On Sep 8, 2007, at 2:33 PM, Aurelien Bouteiller wrote:
> I agree (b) is not a good idea. However I am not very pleased by (a)
> either. It totally prevent any process Fault Tolerant mechanism if we
> go that way. If we plan to add some failure detection mechanism to
> RTE and failure management (to avoid Finalize to hang), we should add
> the ability to plug-in FT specific error handlers. The default error
> handler should do exactly what is proposed by Ralph, but nowhere else
> (than in this handler) the RTE code should assume that the
> application is aborting when a failure occurs. If it is a FT
> application it might just not abort and recover.
(b) sounds fine to me.
If you genericize the concept, I think it's compatible with FT:
1. during MPI_INIT, one of the MPI processes can request a "notify"

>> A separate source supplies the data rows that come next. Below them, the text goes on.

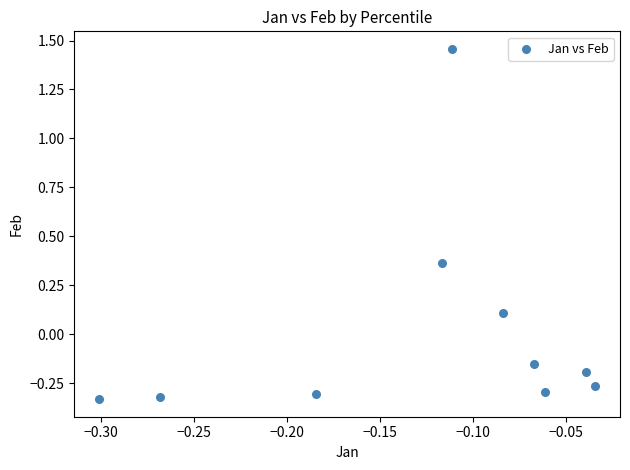

What is the range of X values (max minus min)?

0.3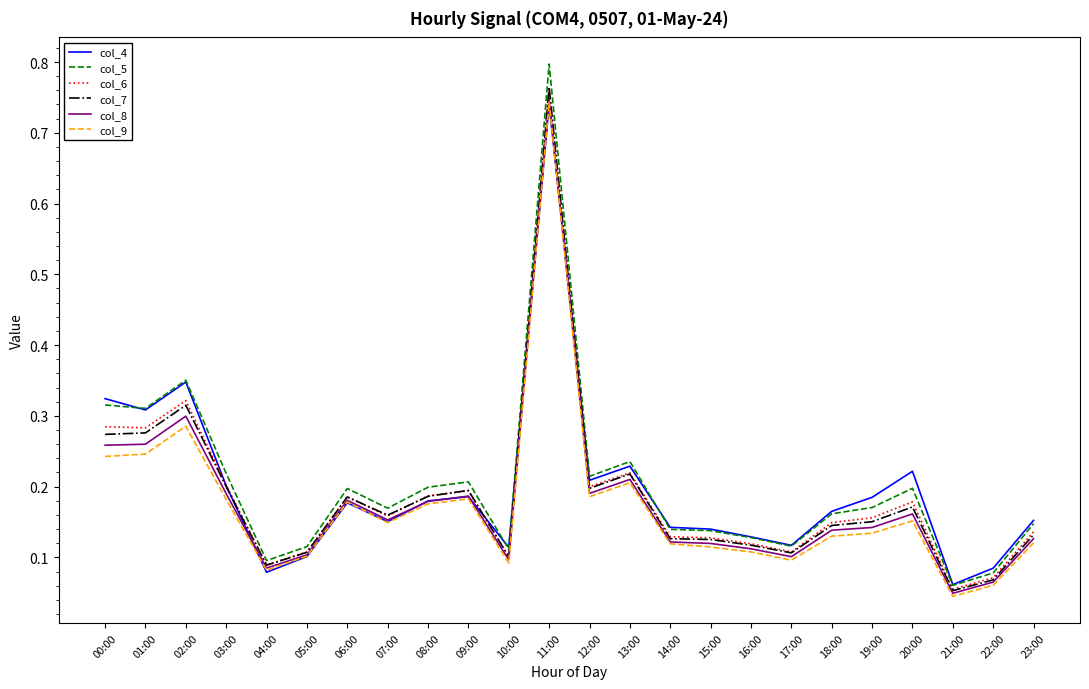

At which category is the sum across all series the highest?

11:00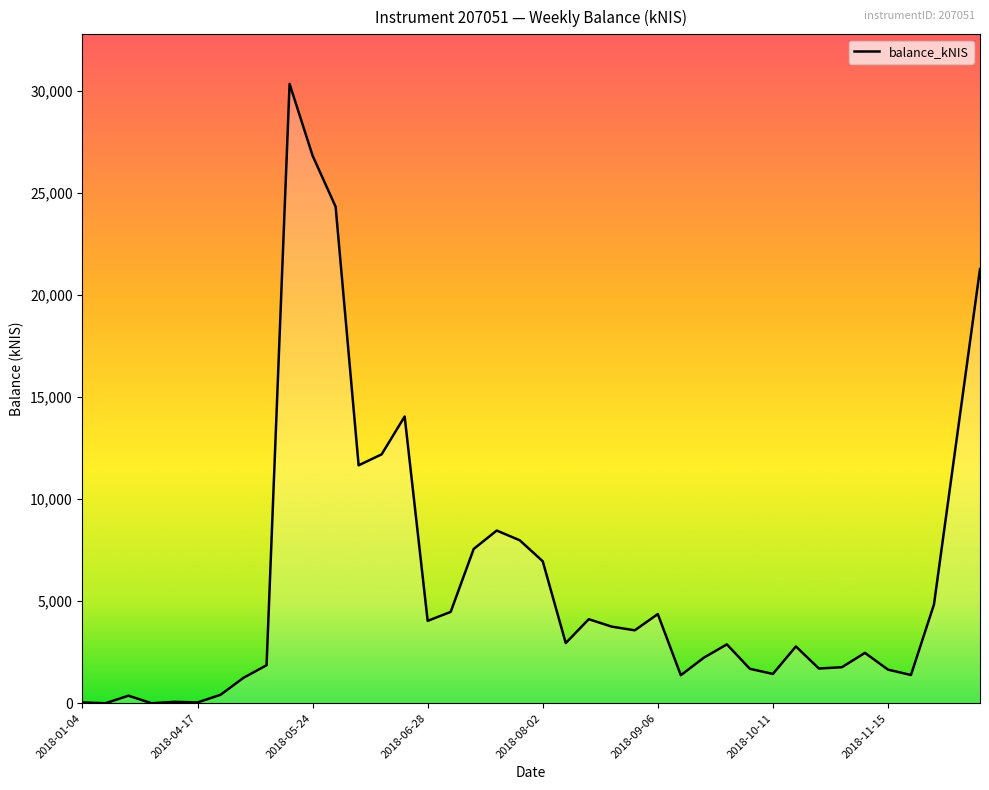

How many lines are shown in the chart?

1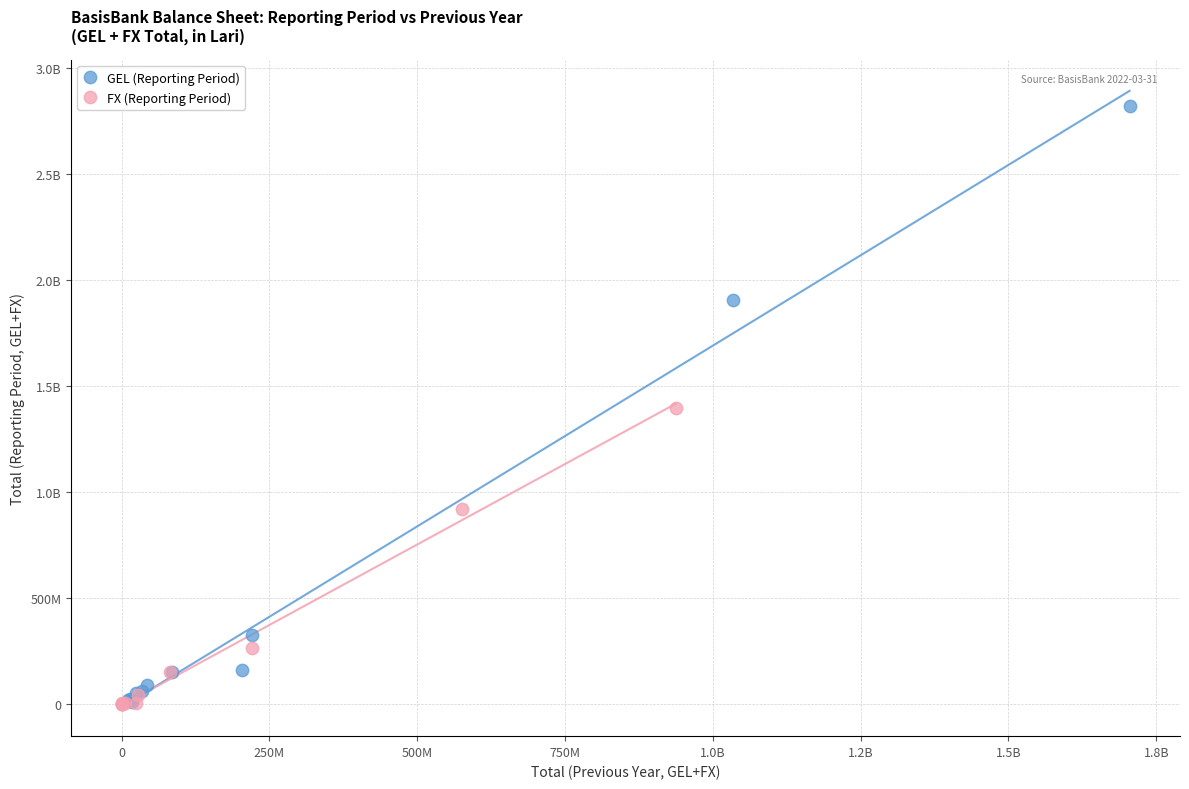

What are all the series names shown in the legend?

GEL (Reporting Period), FX (Reporting Period)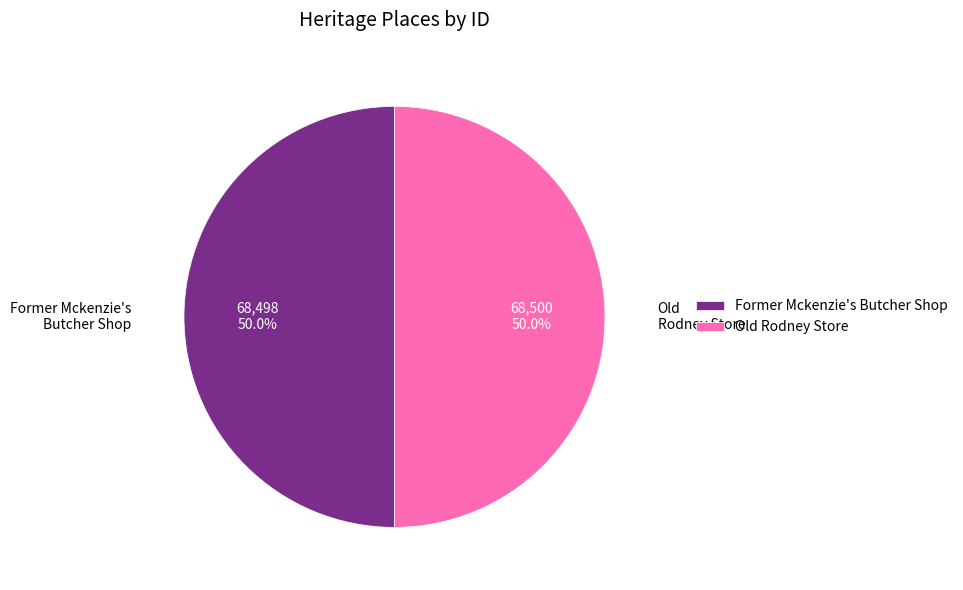

True or false: Old Rodney Store accounts for 40% of the total.

False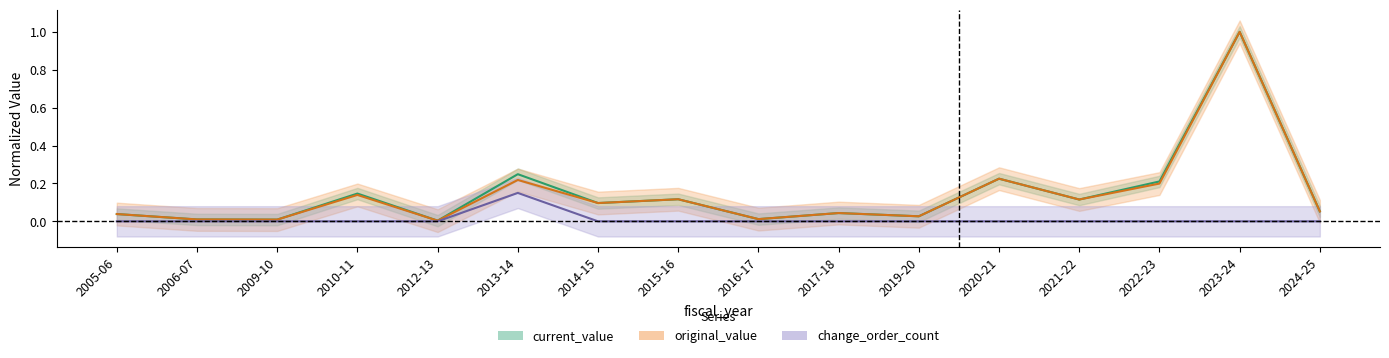

How many lines are shown in the chart?

3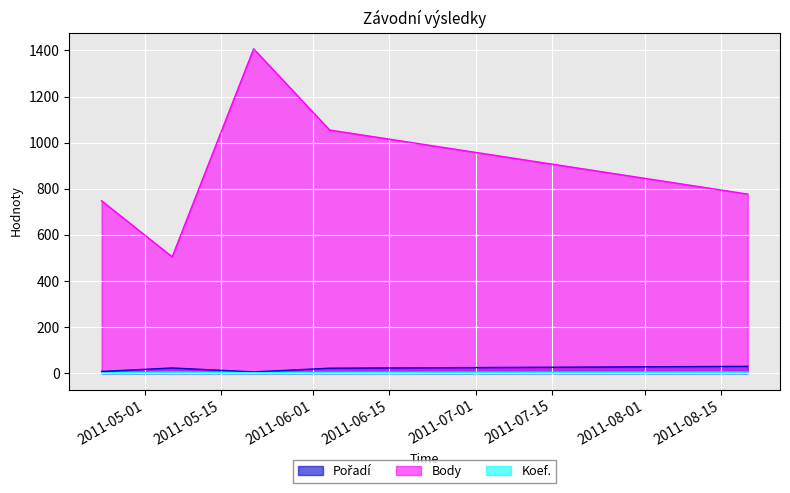

Reading left to right, what are all the values shown in this chart?

Pořadí: 2011-04-23=8	2011-05-06=23	2011-05-21=6	2011-06-04=22	2011-08-20=30
Body: 2011-04-23=748	2011-05-06=505	2011-05-21=1407	2011-06-04=1055	2011-08-20=777
Koef.: 2011-04-23=2	2011-05-06=5	2011-05-21=3	2011-06-04=4	2011-08-20=5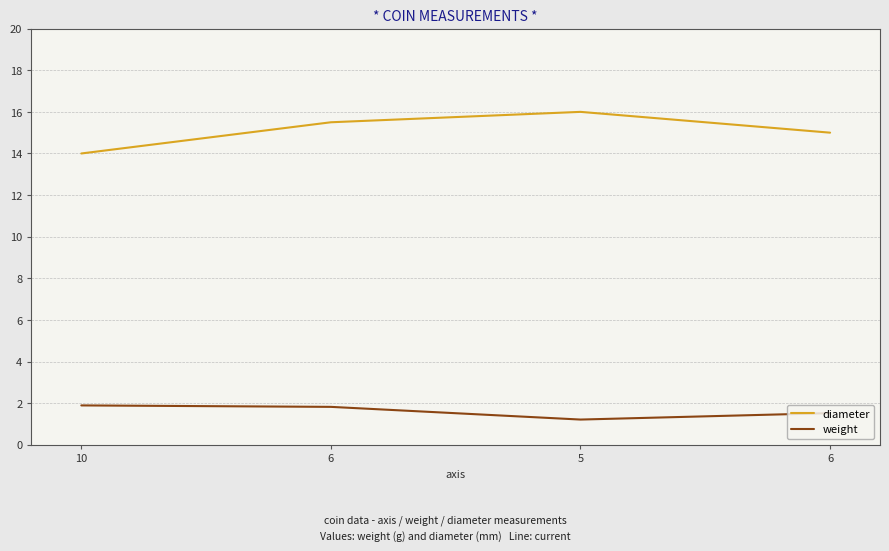

True or false: diameter has more than 0 interior local peaks.

True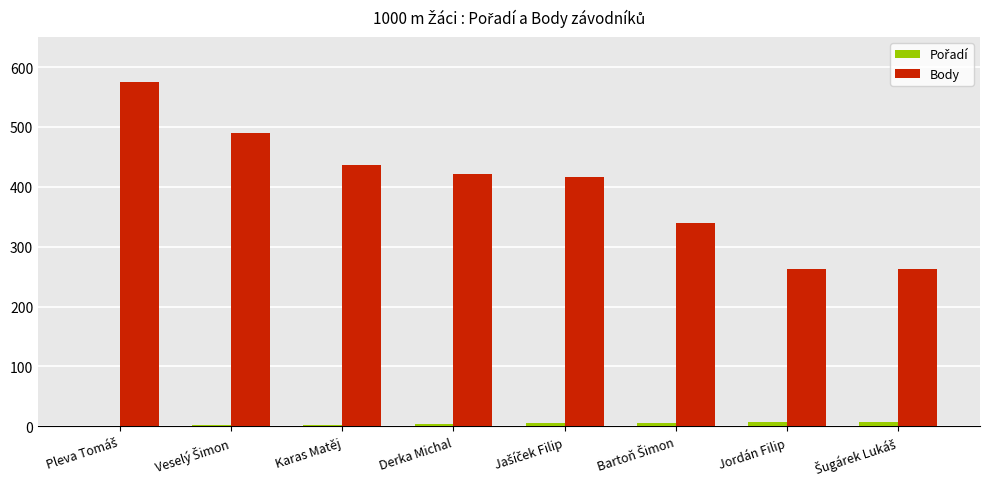

Which series has the largest total across all categories?

Body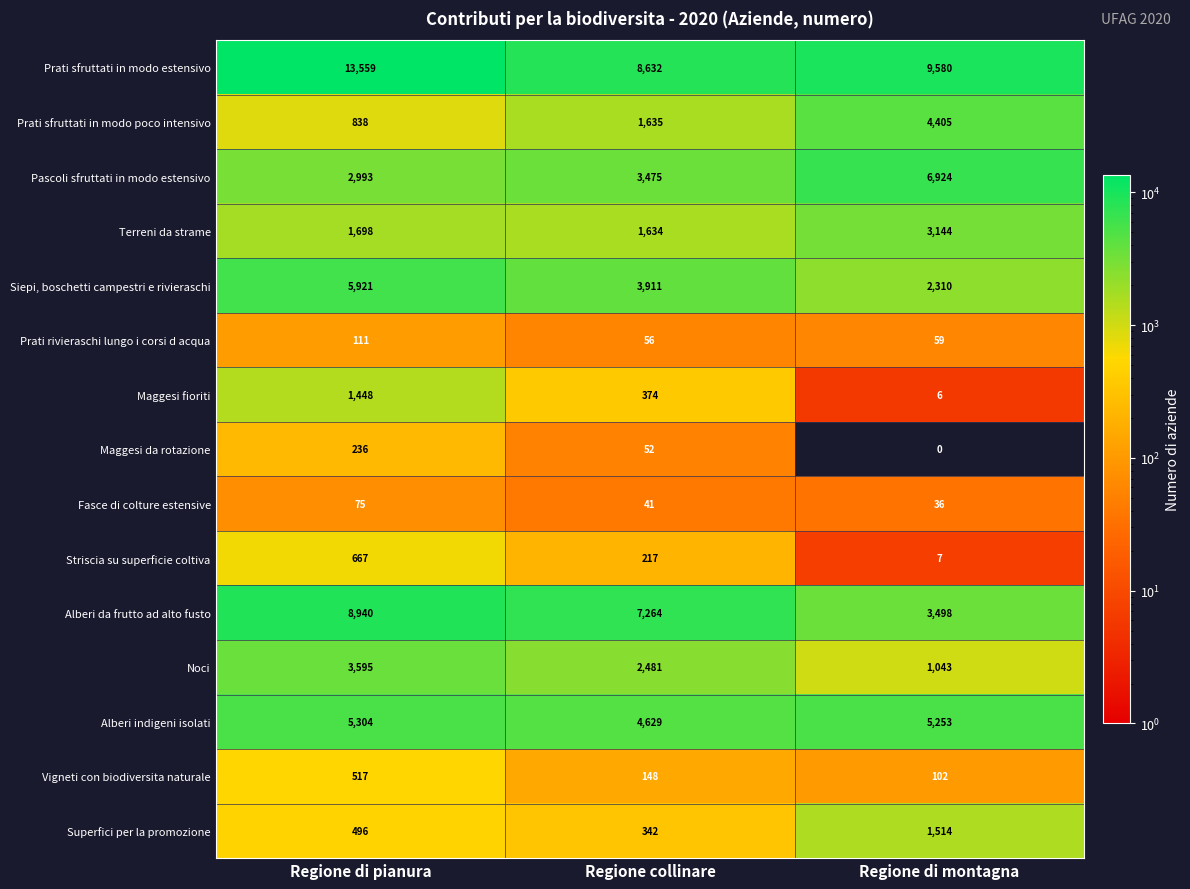

How many data points in Striscia su superficie coltiva are less than 217?

1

exit pattern for the job: a process must notify the RTE before it
actually exits (i.e., some ORTE notification during MPI_FINALIZE).
If a process exits before notifying the RTE, it's an error.
1a. The default action upon error can be to kill the entire job.
1b. If you desire plug-in-able error actions (e.g., not kill the
entire job), I'm *assuming* that our plugin frameworks can handle
2. for an FT MPI job, I assume that the MPI processes would either
not perform step 1 (i.e., the default action upon process exit is
nothing -- just like if you had run "mpirun -np 4 hostname"), or you
would select a specific action upon error/plugin for what to do when
a process exits without first notifying the RTE.